Though people have not got to December yet, sales have already begun, signalling fierce competition for market share. Retailers are getting ready to face cut-price battles rather than big profits this Christmas.
Instead of seeing bauble-laden Christmas trees, shoppers were happy to see banners of mega sale offers out of stores windows. Though Christmas is yet many days away, retailers have gone into discount mode. Shoppers might get relief for Christmas shopping, but the investors are getting more worried about slim pickings.

At Westfield, except Next, all three ‘anchor stores’ House of Fraser, Debenhams and Marks & Spencer were running promotions. Next chief executive Simon Wolsfon claimed that Next had never discounted before Christmas and this stand meant that customers could trust their prices.
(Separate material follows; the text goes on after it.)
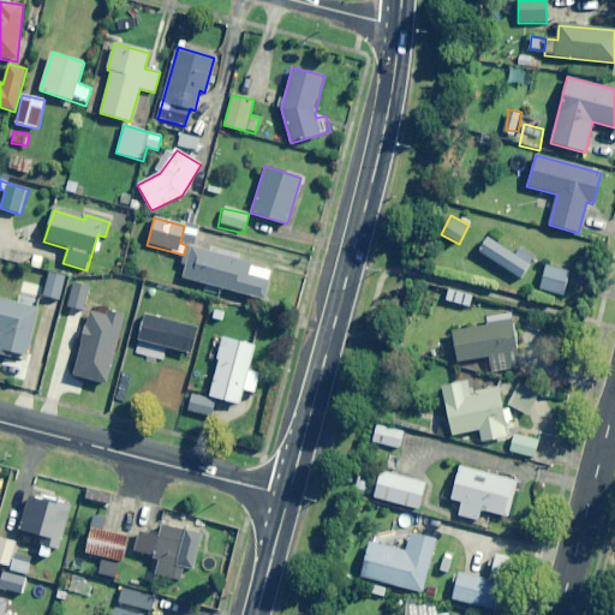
[(535,263),(488,234),(478,250),(524,279),(535,263)]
But the cash strapped customers are least concerned about retailers’ price integrity. At Westfield they thronged in large numbers. Many shoppers acknowledged that they were buying more because of 20% discounts.

Annual Christmas survey by Deloitte indicates that 25% of UK shoppers plan to spend less this year but the retailers are trying to attract them with early discount offers. Around 50% of those surveyed would be spending the same amount as last year.

According to Neil Saunders, director at Verdict, discounts were good news for shoppers but very bad news for retailers’ margins. John Lewis’s selling operations director, Dan Knowles, commented that it was great way to cut margins and attract customers into stores.

Department stores sales of John Lewis Partnership fell 9.8% as the retailer passed through another tough week due to judicious spending of the retail shoppers.

Sales may have been affected by the earlier commencement of half-term holidays, but John Lewis believed that customers were budgeting their spending very judiciously amid economic downturn.

John Lewis home sales fell by 17.3% while home technology and electricals were down by 9.6%. Decline in fashion sales was 1.3%. Sales in Milton Keynes stores were down by 25.7%, Southampton registered 21.7 decline, Watford sales fell by 21.6% while Cribbs Causeway in Bristol was off 20.3%.

According to retail analyst Freddie George at Seymour Pierce, sales figures were disappointing probably due to discount offers by competitors and early half-term holidays.

Sales update caused Next shares to fall 5% while Marks & Spencer shares came down by 3%.

Andy Street, managing director of John Lewis, claimed that comparison of results with those of competitors proved company was outperforming in very challenging market. He credited success to the work done on shop-keeping, assortment and goods availability. He commented that there would still be winners on this Christmas and John Lewis was sure of being one among them.

Kingfisher, the biggest home improvement retailer in Europe, is pessimistic about growth in the UK market next year, but is confident of capturing market share from rivals.

Ian Cheshire, Chief executive of the Kingfisher group which runs B&Q in Britain, welcomed cuts in the UK interest rates and sharp fall in oil prices, but believed that their impact on improvements in consumer confidence and spending would take quite long.

Ian added that Kingfisher was not planning any growth in next 12 months since business prospects during this period were very dim due to tough conditions.

The UK’s do-it-yourself market was in bad shape since 2005 and deteriorated sharply in 2008 due to housing market slide and recession fears.

Kingfisher rivals Travis Perkins and Home Retail have hinted that full-year profits were likely to be hit and may touch bottom of analyst’s forecast.

Kingfisher’s UK sales accounted for 47% of £9.36bn last year. It was shielded from loss by growth in Eastern Europe and French business which performed better.

Ian Cheshire claimed that Kingfisher had big opportunity to exploit weakness of UK rivals Floors-2-Go and MFI who had started closing stores. He was expecting more trouble for independent rivals this year, who commanded 25% of tiling and kitchen markets.